Task instructions:
Put each line of the data, from the line containing "pose: elev=216.3 azim=103.0" through the end of the data, into a Markdown table with the columns Row and Line. Leave out any blank lines.

(Stored entries)
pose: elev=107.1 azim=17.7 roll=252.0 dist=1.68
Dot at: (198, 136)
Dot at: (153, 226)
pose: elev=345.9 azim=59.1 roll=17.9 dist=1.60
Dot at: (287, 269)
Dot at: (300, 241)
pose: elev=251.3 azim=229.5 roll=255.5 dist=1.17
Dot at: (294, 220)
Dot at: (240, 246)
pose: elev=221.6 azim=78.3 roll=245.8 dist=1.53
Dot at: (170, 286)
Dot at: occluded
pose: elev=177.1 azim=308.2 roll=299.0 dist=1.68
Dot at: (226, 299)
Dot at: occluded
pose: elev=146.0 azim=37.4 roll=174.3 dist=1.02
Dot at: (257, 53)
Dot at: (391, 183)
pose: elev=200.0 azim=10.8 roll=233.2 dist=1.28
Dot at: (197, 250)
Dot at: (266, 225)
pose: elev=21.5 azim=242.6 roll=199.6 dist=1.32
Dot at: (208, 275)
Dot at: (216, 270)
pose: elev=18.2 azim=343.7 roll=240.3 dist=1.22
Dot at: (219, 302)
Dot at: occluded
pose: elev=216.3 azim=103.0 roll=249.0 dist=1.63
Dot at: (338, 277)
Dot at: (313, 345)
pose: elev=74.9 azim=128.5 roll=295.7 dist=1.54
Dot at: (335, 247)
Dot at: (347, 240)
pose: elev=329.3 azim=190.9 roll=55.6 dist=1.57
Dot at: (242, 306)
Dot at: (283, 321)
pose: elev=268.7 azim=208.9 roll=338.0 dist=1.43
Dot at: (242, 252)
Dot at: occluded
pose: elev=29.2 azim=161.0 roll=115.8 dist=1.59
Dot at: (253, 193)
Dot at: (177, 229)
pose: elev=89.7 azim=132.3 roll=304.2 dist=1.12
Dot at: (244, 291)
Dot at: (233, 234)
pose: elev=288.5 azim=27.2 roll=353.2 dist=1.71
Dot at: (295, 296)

The result:
| Row | Line |
|---|---|
| 1 | pose: elev=216.3 azim=103.0 roll=249.0 dist=1.63 |
| 2 | Dot at: (338, 277) |
| 3 | Dot at: (313, 345) |
| 4 | pose: elev=74.9 azim=128.5 roll=295.7 dist=1.54 |
| 5 | Dot at: (335, 247) |
| 6 | Dot at: (347, 240) |
| 7 | pose: elev=329.3 azim=190.9 roll=55.6 dist=1.57 |
| 8 | Dot at: (242, 306) |
| 9 | Dot at: (283, 321) |
| 10 | pose: elev=268.7 azim=208.9 roll=338.0 dist=1.43 |
| 11 | Dot at: (242, 252) |
| 12 | Dot at: occluded |
| 13 | pose: elev=29.2 azim=161.0 roll=115.8 dist=1.59 |
| 14 | Dot at: (253, 193) |
| 15 | Dot at: (177, 229) |
| 16 | pose: elev=89.7 azim=132.3 roll=304.2 dist=1.12 |
| 17 | Dot at: (244, 291) |
| 18 | Dot at: (233, 234) |
| 19 | pose: elev=288.5 azim=27.2 roll=353.2 dist=1.71 |
| 20 | Dot at: (295, 296) |